*PROBLEM DESCRIPTION*
Find the line with "he interchange of" in the records below. Copy it and every line after it, up to and including the line with "upon close examination.".

*RECORD EXCERPTS*
★ ★ ★ ★ ★

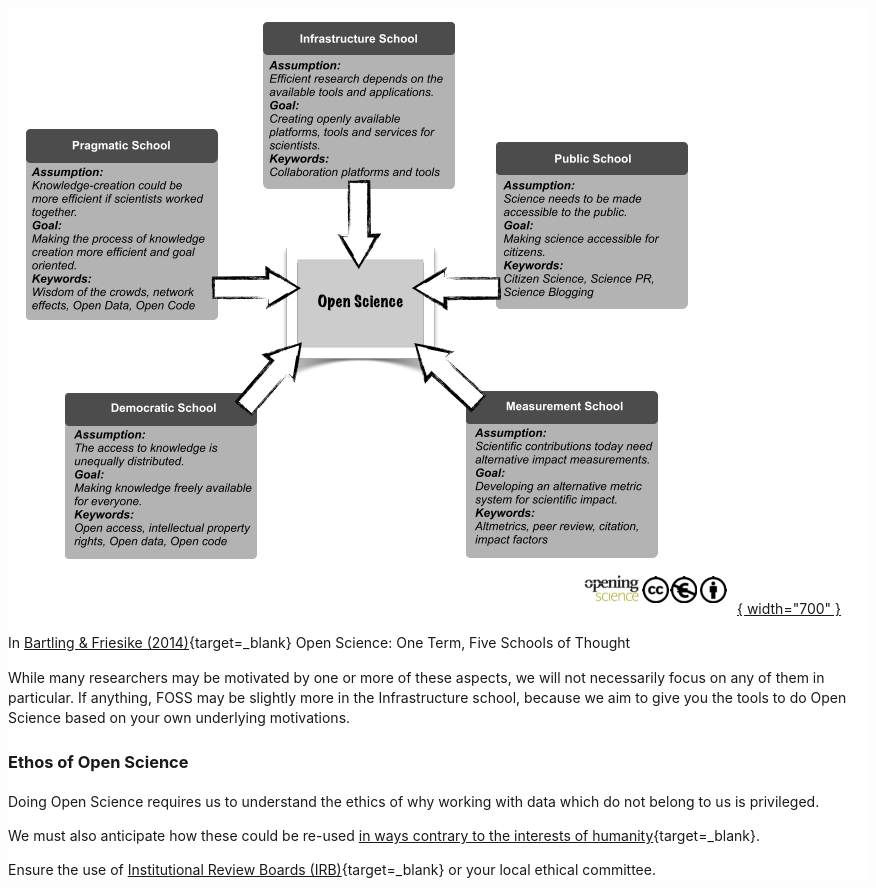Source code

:   <a href="https://library.oapen.org/bitstream/handle/20.500.12657/28008/1001989.pdf" target="blank" rel="fecher_friesike">![fecher_friesike](../assets/five_schools.png){ width="700" } </a>
    <figcaption> In [Bartling & Friesike (2014)](https://doi.org/10.1007/978-3-319-00026-8){target=_blank} Open Science: One Term, Five Schools of Thought </figcaption>
</figure>

While many researchers may be motivated by one or more of these aspects, we will not necessarily focus on any of them in particular. If anything, FOSS may be slightly more in the Infrastructure school, because we aim to give you the tools to do Open Science based on your own underlying motivations.

### Ethos of Open Science

Doing Open Science requires us to understand the ethics of why working with data which do not belong to us is privileged.

We must also anticipate how these could be re-used [in ways contrary to the interests of humanity](https://www.theverge.com/2022/3/17/22983197/ai-new-possible-chemical-weapons-generative-models-vx){target=_blank}. 

Ensure the use of [Institutional Review Boards (IRB)](https://www.fda.gov/about-fda/center-drug-evaluation-and-research-cder/institutional-review-boards-irbs-and-protection-human-subjects-clinical-trials){target=_blank} or your local ethical committee. 
 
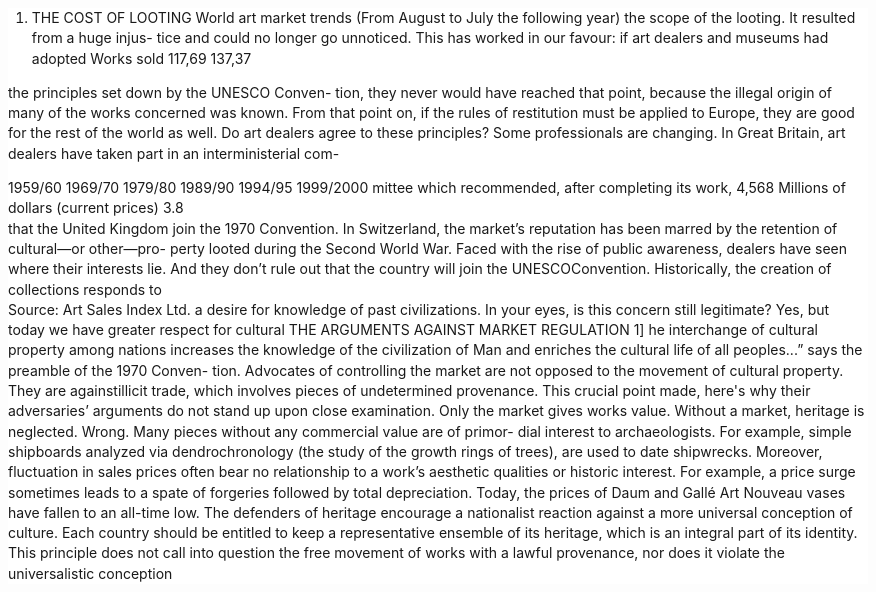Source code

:   
1. THE COST OF LOOTING 
World art market trends 
(From August to July the following year) 
the scope of the looting. It resulted from a huge injus- 
tice and could no longer go unnoticed. This has worked 
in our favour: if art dealers and museums had adopted 
Works sold 
117,69 
137,37 
  
the principles set down by the UNESCO Conven- 
tion, they never would have reached that point, 
because the illegal origin of many of the works 
concerned was known. From that point on, if the rules 
of restitution must be applied to Europe, they are 
good for the rest of the world as well. 
Do art dealers agree to these principles? 
Some professionals are changing. In Great Britain, 
art dealers have taken part in an interministerial com- 
  
1959/60 1969/70 1979/80 1989/90 1994/95 1999/2000 mittee which recommended, after completing its work, 
4,568 
Millions of dollars 
(current prices) 
3.8   
that the United Kingdom join the 1970 Convention. 
In Switzerland, the market’s reputation has been 
marred by the retention of cultural—or other—pro- 
perty looted during the Second World War. Faced 
with the rise of public awareness, dealers have seen 
where their interests lie. And they don’t rule out that 
the country will join the UNESCOConvention. 
Historically, the creation of collections responds to    
Source: Art Sales Index Ltd. 
a desire for knowledge of past civilizations. In your 
eyes, is this concern still legitimate? 
Yes, but today we have greater respect for cultural 
THE ARGUMENTS AGAINST MARKET REGULATION 
1] 
he interchange of cultural property among nations increases 
the knowledge of the civilization of Man and enriches the 
cultural life of all peoples...” says the preamble of the 1970 Conven- 
tion. Advocates of controlling the market are not opposed to the 
movement of cultural property. They are againstillicit trade, which 
involves pieces of undetermined provenance. This crucial point 
made, here's why their adversaries’ arguments do not stand up 
upon close examination. 
Only the market gives works value. Without a market, heritage is 
neglected. 
Wrong. Many pieces without any commercial value are of primor- 
dial interest to archaeologists. For example, simple shipboards 
analyzed via dendrochronology (the study of the growth rings of 
trees), are used to date shipwrecks. Moreover, fluctuation in sales 
prices often bear no relationship to a work’s aesthetic qualities or 
historic interest. For example, a price surge sometimes leads to a 
spate of forgeries followed by total depreciation. Today, the prices 
of Daum and Gallé Art Nouveau vases have fallen to an all-time low. 
The defenders of heritage encourage a nationalist reaction against 
a more universal conception of culture. 
Each country should be entitled to keep a representative ensemble 
of its heritage, which is an integral part of its identity. This principle 
does not call into question the free movement of works with a 
lawful provenance, nor does it violate the universalistic conception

★ ★ ★ ★ ★

*OUTPUT OF THE TASK*
he interchange of cultural property among nations increases 
the knowledge of the civilization of Man and enriches the 
cultural life of all peoples...” says the preamble of the 1970 Conven- 
tion. Advocates of controlling the market are not opposed to the 
movement of cultural property. They are againstillicit trade, which 
involves pieces of undetermined provenance. This crucial point 
made, here's why their adversaries’ arguments do not stand up 
upon close examination. 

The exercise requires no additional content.